(Excerpts from a dataset)
= = = = =

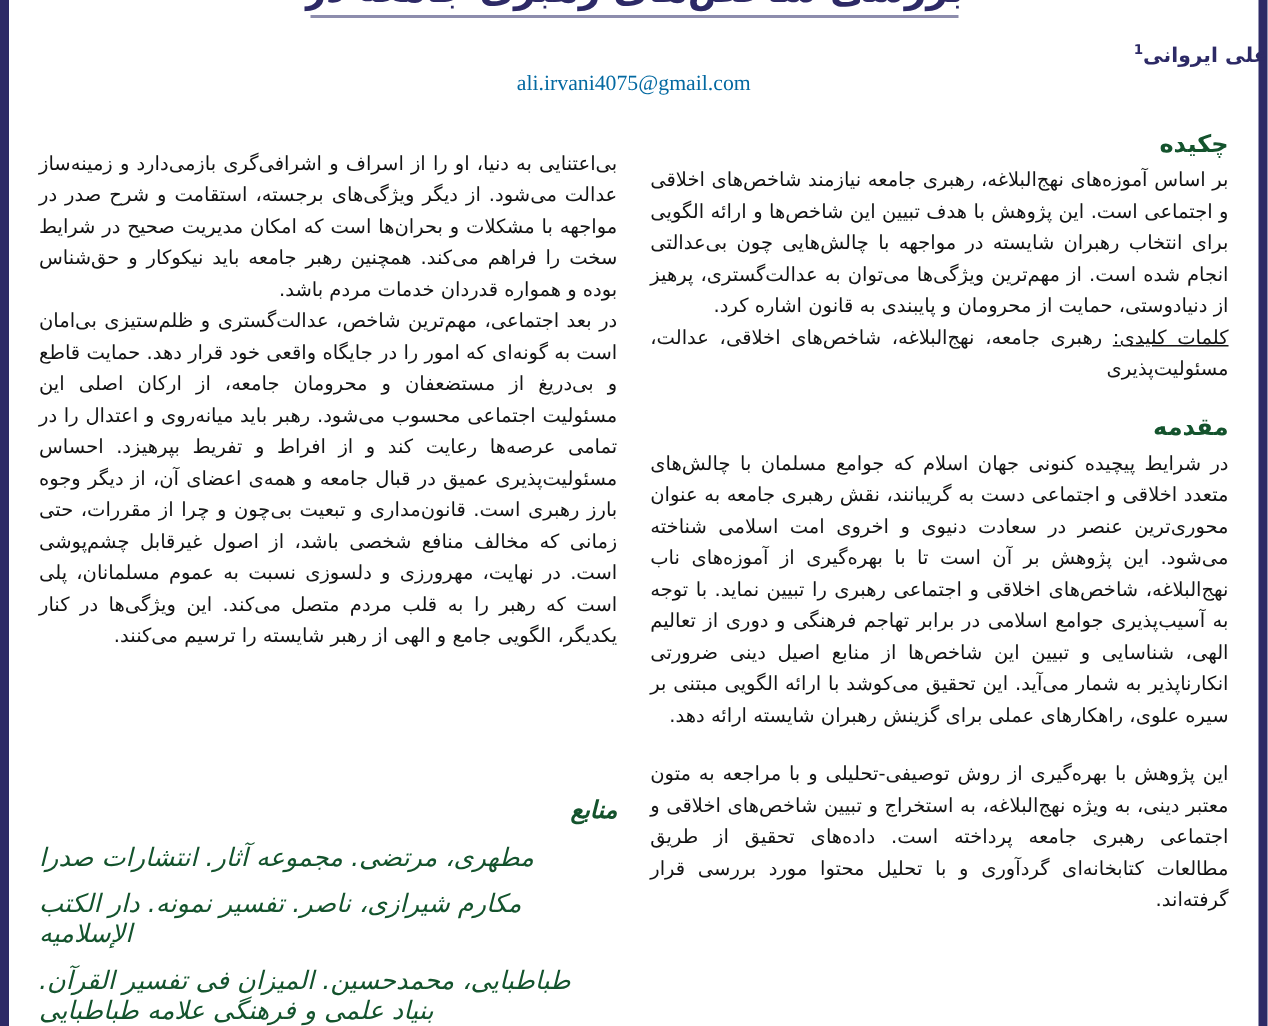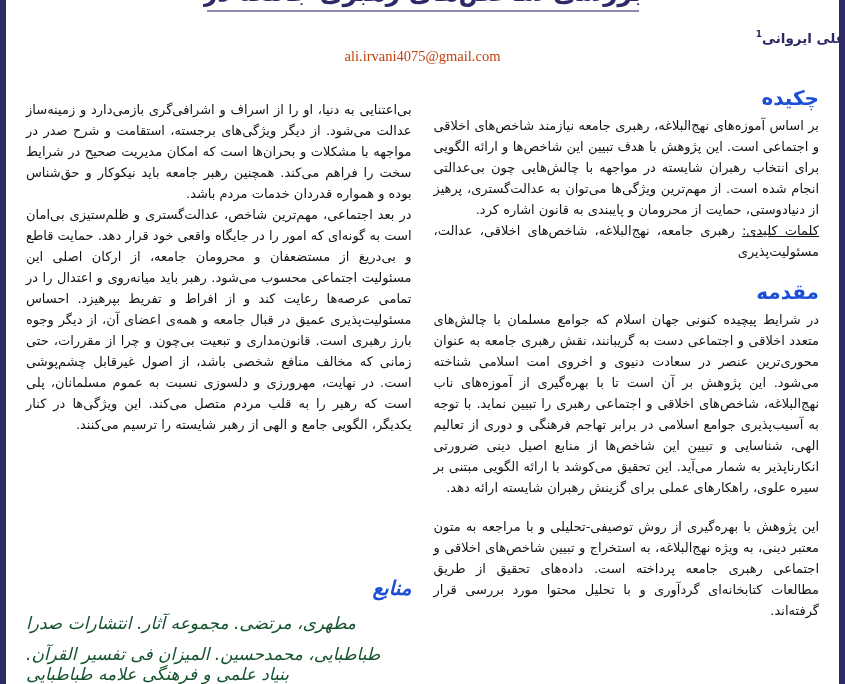--- a/index.html
+++ b/index.html
@@ -36,7 +36,7 @@
   .author-line sup { font-size:9px; font-weight:bold; }
   .email-line {
     position:absolute; top:48px; left:0; right:0;
-    text-align:center; font-size:14.5px; color:#c2410c;
+    text-align:center; font-size:14.5px; color:#0369a1;
     font-family:"Liberation Serif", serif; direction:ltr;
   }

= = = = =

__What you are asked to do__. Find the word "text" in the data and copy out each line where it turns up.

__Finished exercise__.
-    text-align:center; font-size:14.5px; color:#c2410c;
+    text-align:center; font-size:14.5px; color:#0369a1;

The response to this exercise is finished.